My friend is a professional polo player.
All of his 25 ish are hacked out at the beginning of the season for fittening.
They are all really well mannered and the ones which done't make the grade for high goal are either re-schooled for riding and sold on or sold for lower level  playing.
Just watch for tendon injuries


----------



## crackerjack (28 July 2007)

Good to hear your success story ISH_mad

Doffthederby- I think legs will be a big issue so i'll def pay attention to them

Tiggy- i didn't know they were hacked out, thats good news.


----------



## teapot (28 July 2007)

A friend had a couple - had her son's "previous seasons" ponies, once they weren't upto the job. Seemed pretty versetile, jumped, good for hacking (one was hacked in just a snaffle).

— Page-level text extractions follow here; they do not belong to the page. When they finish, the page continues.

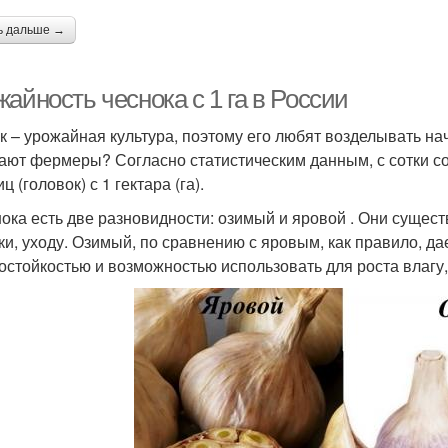
ь дальше →
айность чеснока с 1 га в России
к – урожайная культура, поэтому его любят возделывать на
ают фермеры? Согласно статистическим данным, с сотки соби
ц (головок) с 1 гектара (га).
нока есть две разновидности: озимый и яровой . Они сущес
ки, уходу. Озимый, по сравнению с яровым, как правило, да
остойкостью и возможностью использовать для роста влагу,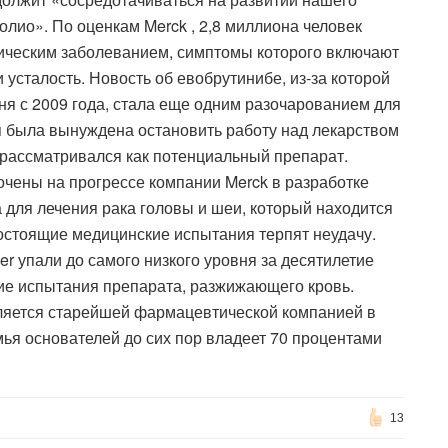
лио». По оценкам Merck , 2,8 миллиона человек
ическим заболеванием, симптомы которого включают
усталость. Новость об евобрутинибе, из-за которой
ня с 2009 года, стала еще одним разочарованием для
ия была вынуждена остановить работу над лекарством
 рассматривался как потенциальный препарат.
очены на прогрессе компании Merck в разработке
 для лечения рака головы и шеи, который находится
остоящие медицинские испытания терпят неудачу.
er упали до самого низкого уровня за десятилетие
ние испытания препарата, разжижающего кровь.
является старейшей фармацевтической компанией в
мья основателей до сих пор владеет 70 процентами
13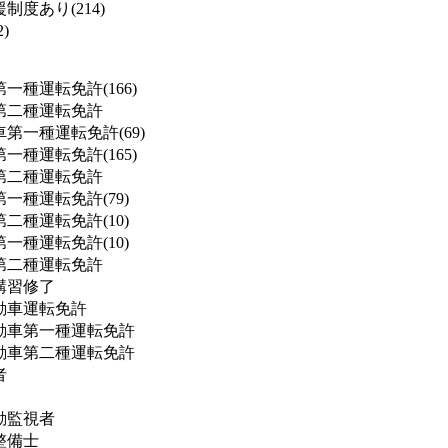
度あり(214)
)
一種運転免許(166)
第二種運転免許
第一種運転免許(69)
一種運転免許(165)
第二種運転免許
一種運転免許(79)
二種運転免許(10)
一種運転免許(10)
第二種運転免許
講習修了
動車運転免許
動車第一種運転免許
動車第二種運転免許
者
動監視者
整備士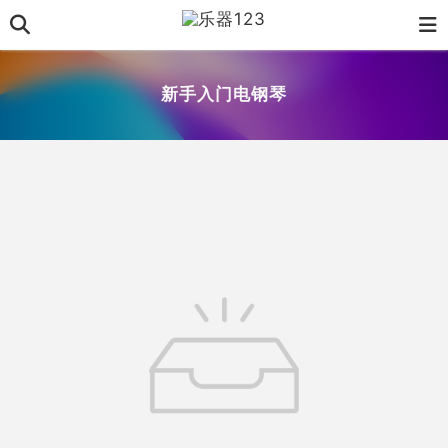
新手入门电钢琴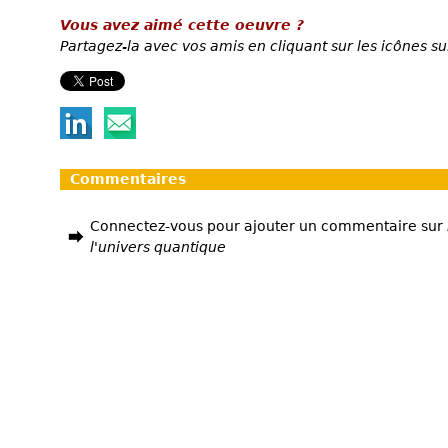
Vous avez aimé cette oeuvre ?
Partagez-la avec vos amis en cliquant sur les icônes su
Commentaires
Connectez-vous pour ajouter un commentaire sur
l'univers quantique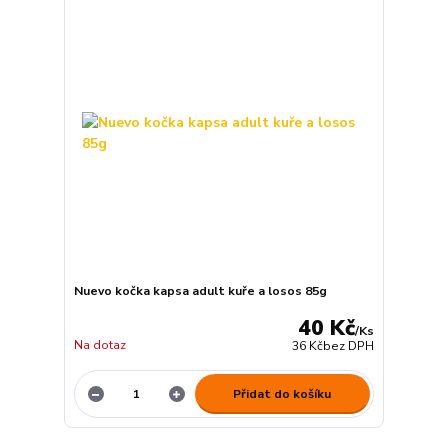
Nuevo kočka kapsa adult kuře a losos 85g
40 Kč
/
Ks
Na dotaz
36 Kč
bez DPH
Přidat do košíku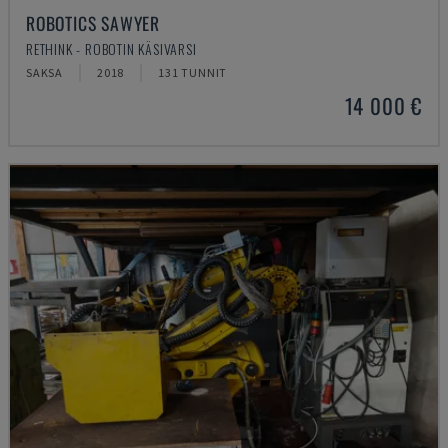
ROBOTICS SAWYER
RETHINK - ROBOTIN KÄSIVARSI
SAKSA
2018
131 TUNNIT
14 000 €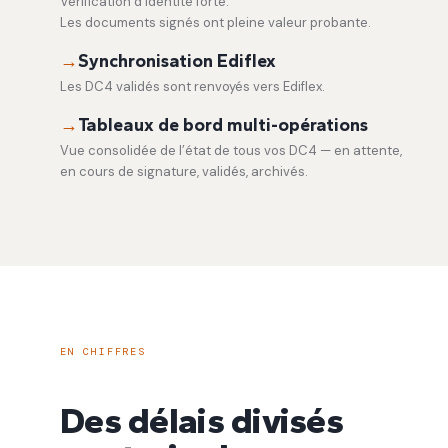
Vérification d’identité forte.
Les documents signés ont pleine valeur probante.
→
Synchronisation Ediflex
Les DC4 validés sont renvoyés vers Ediflex.
→
Tableaux de bord multi-opérations
Vue consolidée de l’état de tous vos DC4 — en attente,
en cours de signature, validés, archivés.
EN CHIFFRES
Des délais divisés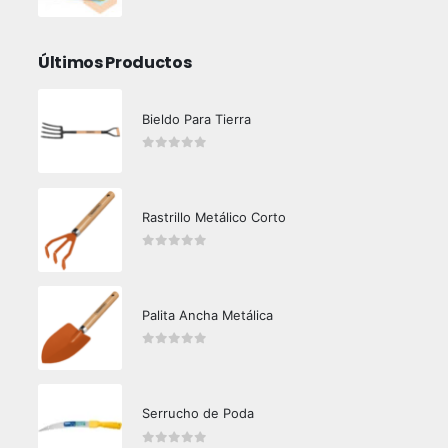
0
out of 5
Últimos Productos
Bieldo Para Tierra
0
out of 5
Rastrillo Metálico Corto
0
out of 5
Palita Ancha Metálica
0
out of 5
Serrucho de Poda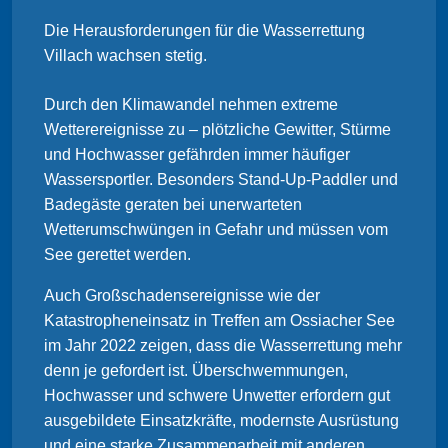
Die Herausforderungen für die Wasserrettung
Villach wachsen stetig.
Durch den Klimawandel nehmen extreme
Wetterereignisse zu – plötzliche Gewitter, Stürme
und Hochwasser gefährden immer häufiger
Wassersportler. Besonders Stand-Up-Paddler und
Badegäste geraten bei unerwarteten
Wetterumschwüngen in Gefahr und müssen vom
See gerettet werden.
Auch Großschadensereignisse wie der
Katastropheneinsatz in Treffen am Ossiacher See
im Jahr 2022 zeigen, dass die Wasserrettung mehr
denn je gefordert ist. Überschwemmungen,
Hochwasser und schwere Unwetter erfordern gut
ausgebildete Einsatzkräfte, modernste Ausrüstung
und eine starke Zusammenarbeit mit anderen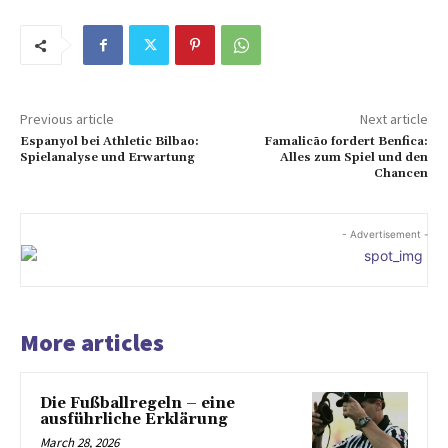
Previous article
Next article
Espanyol bei Athletic Bilbao:
Famalicão fordert Benfica:
Spielanalyse und Erwartung
Alles zum Spiel und den
Chancen
- Advertisement -
More articles
Die Fußballregeln – eine
ausführliche Erklärung
March 28, 2026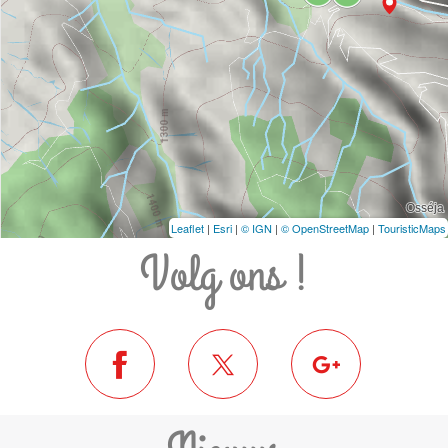
Leaflet
|
Esri
|
© IGN
|
© OpenStreetMap
|
TouristicMaps
Volg ons !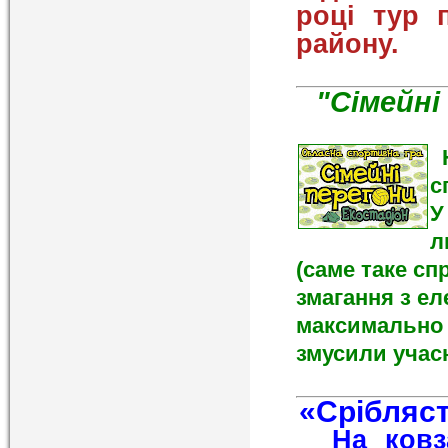
році тур 
району.
"Сімейні
Н
с
У
л
(саме таке сп
змагання з е
максимально 
змусили учасни
«Срібляст
На ковзан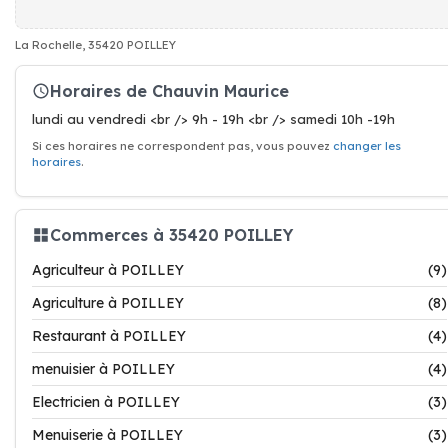
La Rochelle, 35420 POILLEY
Horaires de Chauvin Maurice
lundi au vendredi <br /> 9h - 19h <br /> samedi 10h -19h
Si ces horaires ne correspondent pas, vous pouvez
changer les
horaires
.
Commerces à 35420 POILLEY
Agriculteur à POILLEY
(9)
Agriculture à POILLEY
(8)
Restaurant à POILLEY
(4)
menuisier à POILLEY
(4)
Electricien à POILLEY
(3)
Menuiserie à POILLEY
(3)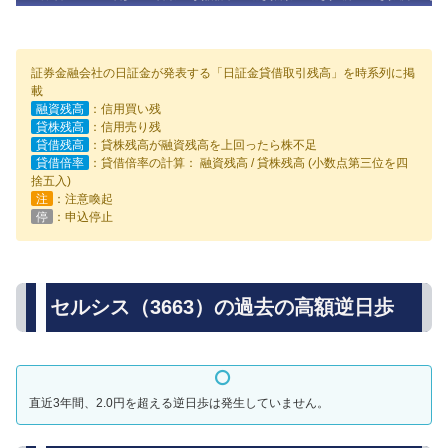
証券金融会社の日証金が発表する「日証金貸借取引残高」を時系列に掲
載
融資残高
：信用買い残
貸株残高
：信用売り残
貸借残高
：貸株残高が融資残高を上回ったら株不足
貸借倍率
：貸借倍率の計算： 融資残高 / 貸株残高 (小数点第三位を四
捨五入)
注
：注意喚起
停
：申込停止
セルシス（3663）の過去の高額逆日歩
直近3年間、2.0円を超える逆日歩は発生していません。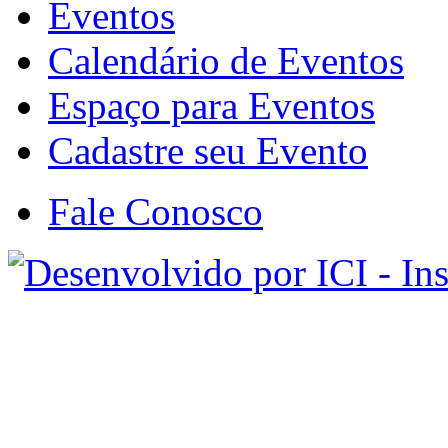
Eventos
Calendário de Eventos
Espaço para Eventos
Cadastre seu Evento
Fale Conosco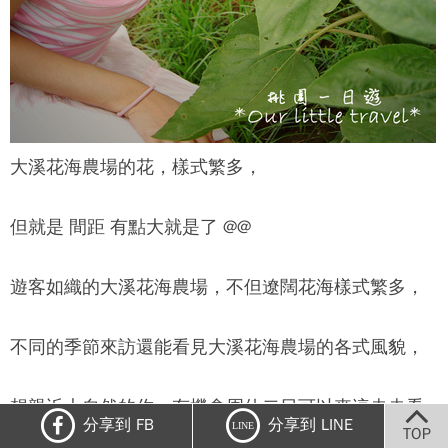
大溪花海農場的花，樣式繁多，
但就是 間距 有點大就是了 @@
遊客如織的大溪花海農場，不但遼闊花海樣式繁多，
不同的季節來訪還能看見大溪花海農場的各式風貌，
想親近大自然的你，有機會周休二日可以來這走走看
分享到 FB
分享到 LINE
LINE
TOP
看，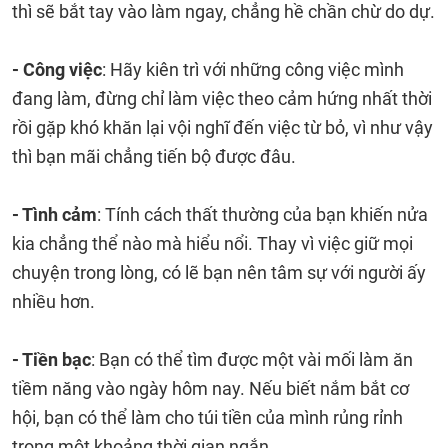
thì sẽ bắt tay vào làm ngay, chẳng hề chần chừ do dự.
- Công việc
: Hãy kiên trì với những công việc mình
đang làm, đừng chỉ làm việc theo cảm hứng nhất thời
rồi gặp khó khăn lại vội nghĩ đến việc từ bỏ, vì như vậy
thì bạn mãi chẳng tiến bộ được đâu.
- Tình cảm
: Tính cách thất thường của bạn khiến nửa
kia chẳng thể nào mà hiểu nổi. Thay vì việc giữ mọi
chuyện trong lòng, có lẽ bạn nên tâm sự với người ấy
nhiều hơn.
- Tiền bạc
: Bạn có thể tìm được một vài mối làm ăn
tiềm năng vào ngày hôm nay. Nếu biết nắm bắt cơ
hội, bạn có thể làm cho túi tiền của mình rủng rỉnh
trong một khoảng thời gian ngắn.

On the ground he was a perfect gentleman - just stood there, didn't need to be tied up for anything


----------



## Neddies (29 July 2007)

My horse of a lifetime was an ex polo pony, she came from the british army. She retired from polo when she was 7 due to injury, i got her two years later. Although she was a feisty chestnut mare nothing fazed her except clippers, she was absolutely terrified of them,  but by the time she died 12 years later, I could clip her without her even being tied up! She excelled at X country and show jumping. She got bone spavin in her hocks when she was about 15  so was only used for light hacking, she then had DJD in her knees and was put to sleep when she was 20. Idread to think where most of the ex polo ponies end.


----------



## PapaFrita (29 July 2007)

My uncle's best horse EVER was an ex-polo pony. He wasn't much to look at and rather small but was soooooooo nimble.
His name was 'Casual' which sort of summed him up (in a good way 
	
	
		
		
	


	




 )


----------



## crackerjack (29 July 2007)

Ah it's so lovely to hear of success stories. I do hope this mare is nice.

PF- love 'casual'


----------



## GTs (30 July 2007)

Ex polo ponies are fantastic, they are very well behaved, very brave, and the concern over injuries/soreness is blown out of proportion on this board. Most polo ponies have 6 months off, and only have 3 months of tough competition - so really overall they do fine.

The reason Vicki has seen that - polo prospects are bought in bulk. 50% will be fairly good, 10% will be top - if they do not make it they just give them away.


----------